[[ Passage provided open ]]
Theoreticians devise approximations to nonlinear gravitational clustering with three purposes in mind: (a) to understand the nonlinear dynamics arising in simulations and thereby perhaps understand the Universe, (b) to replace expensive simulations with fast approximations, and (c) to relate the present-day distribution of galaxies directly to the initial conditions for structure formation. Many approaches have been adopted; only a brief and incomplete synopsis of recent work is given here. An early review was given by Shandarin & Zel'dovich (1989). Sahni & Coles (1995) provided an excellent comprehensive pedagogical review.

The Zel'dovich (1970) approximation (Equation 6) gives an accurate description of motion for pressureless dark matter (and even baryons or HDM on scales larger than the Jeans or free-streaming lengths). However, it breaks down once trajectories intersect; particles never turn around to orbit in bound systems. Several approximations have been suggested to cure this defect. The first was to add an approximate viscosity term to the equation of motion to prevent trajectories from crossing (the adhesion approximation of Gurbatov et al 1989). A simpler method is to prefilter the linear density fluctuation field with a window of radius large enough so that sigma(R) = 1 before applying the Zel'dovich approximation (the truncated Zel'dovich approximation of Kofman et al 1992). In both methods, coherent motion is reduced on small scales in virialized regions, which is in agreement with the fully nonlinear evolution of the gravitational potential (Melott et al 1996).

Sathyaprakash et al (1995) compared these modified Zel'dovich approximations and other dynamical approximations against N-body simulations, finding that the truncated Zel'dovich approximation is favored because of its simplicity and accuracy. Besides being slower, the adhesion approximation does not conserve comoving momentum. Shandarin & Sathyaprakash (1996) presented a promising new fast approximation that conserves momentum by replacing the Burgers equation of the adhesion approximation with the Navier-Stokes equation of viscous fluid flow.
[[ Passage provided closed ]]
[[ Given data open ]]
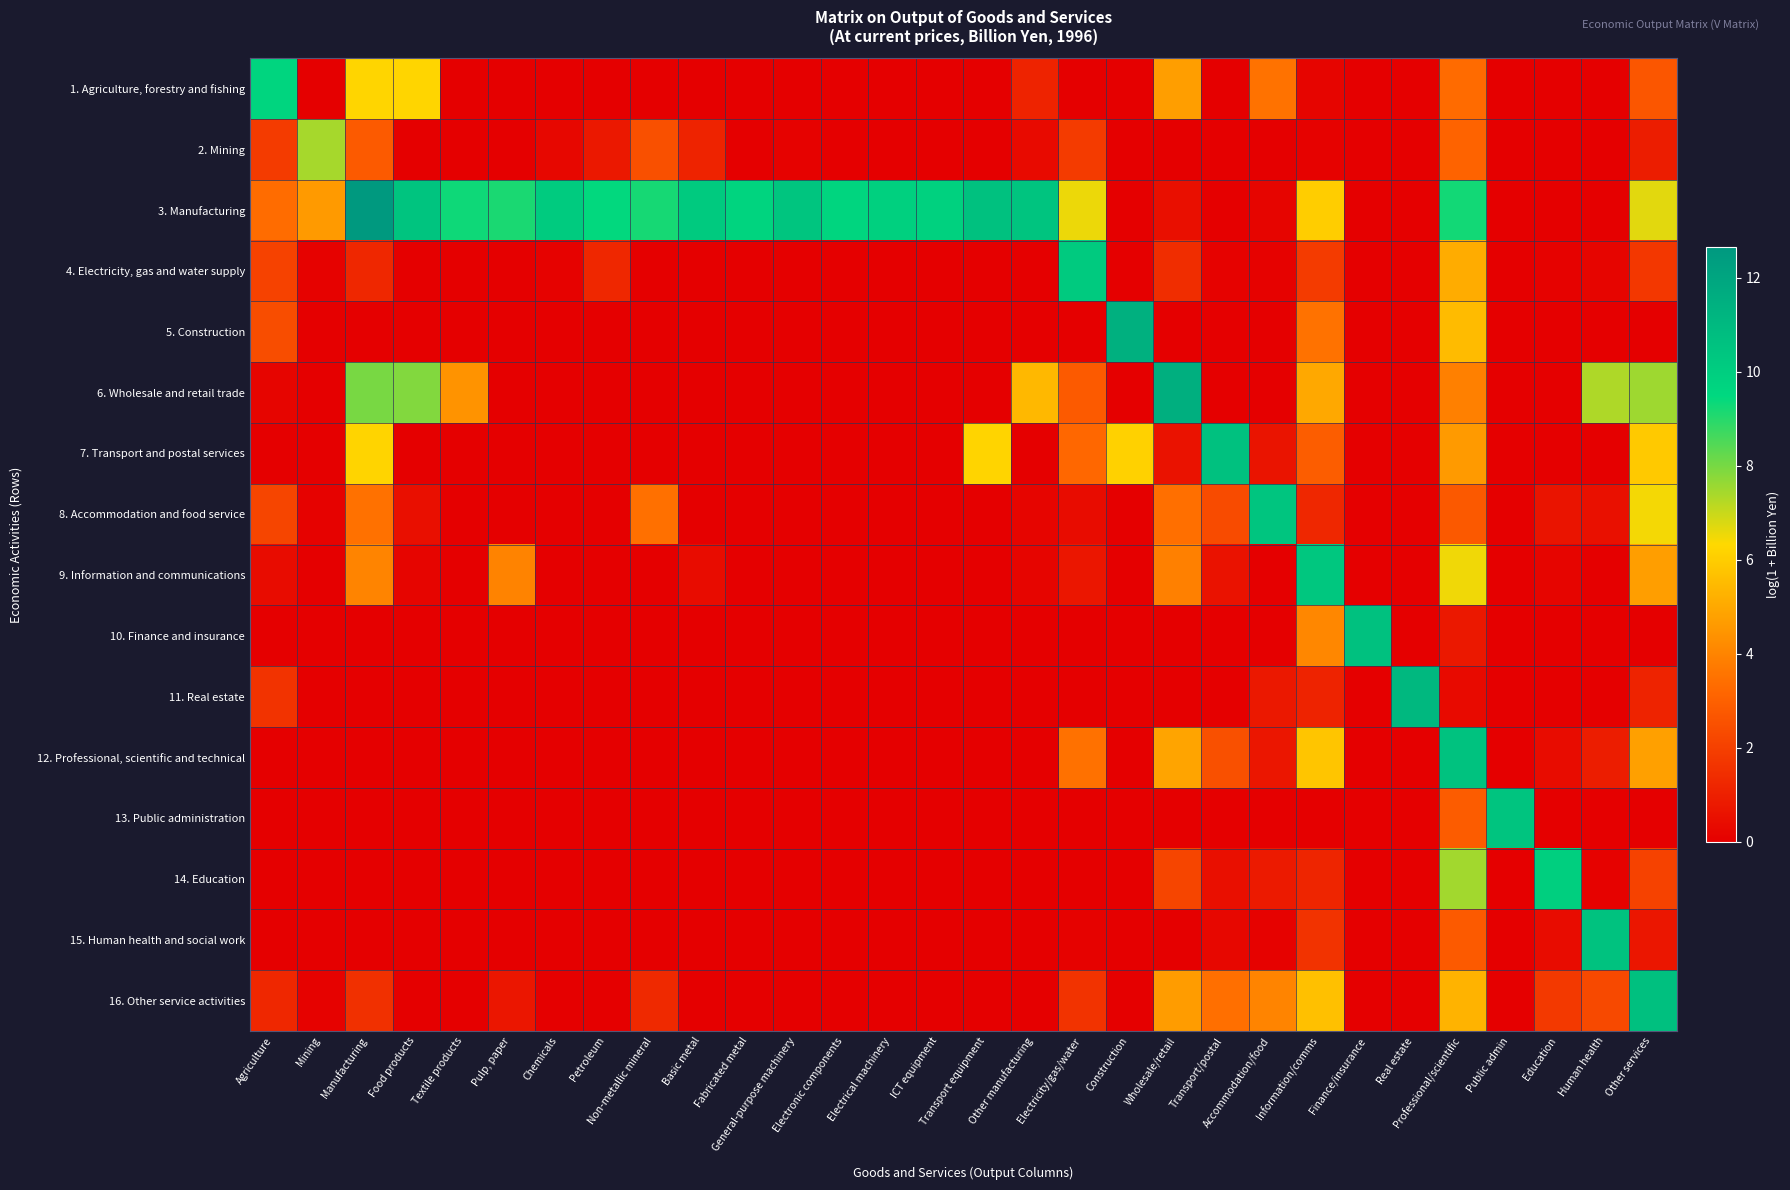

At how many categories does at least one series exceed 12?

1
[[ Given data closed ]]
Directions for this task »
Please carry the passage on approximations to nonlinear gravitational clustering forward from its final sentence.

Answer space »
The Zel'dovich approximation may be regarded as the first-order perturbation theory for the trajectories of mass elements. Higher-order Lagrangian perturbation theory would include additional terms in a power series in D in Equation 6. The second-order perturbation theory has been applied and compared against simulations of hierarchical models by Melott et al (1995), Bouchet et al (1995), who concluded that it gives significant improvements over the Zel'dovich approximation, particularly when the initial density field is smoothed (truncated) at high wavenumbers. Karakatsanis et al (1997) have improved these methods further by artificially slowing down the growth of D(t) in the perturbation series to prevent the displacements from growing too rapidly.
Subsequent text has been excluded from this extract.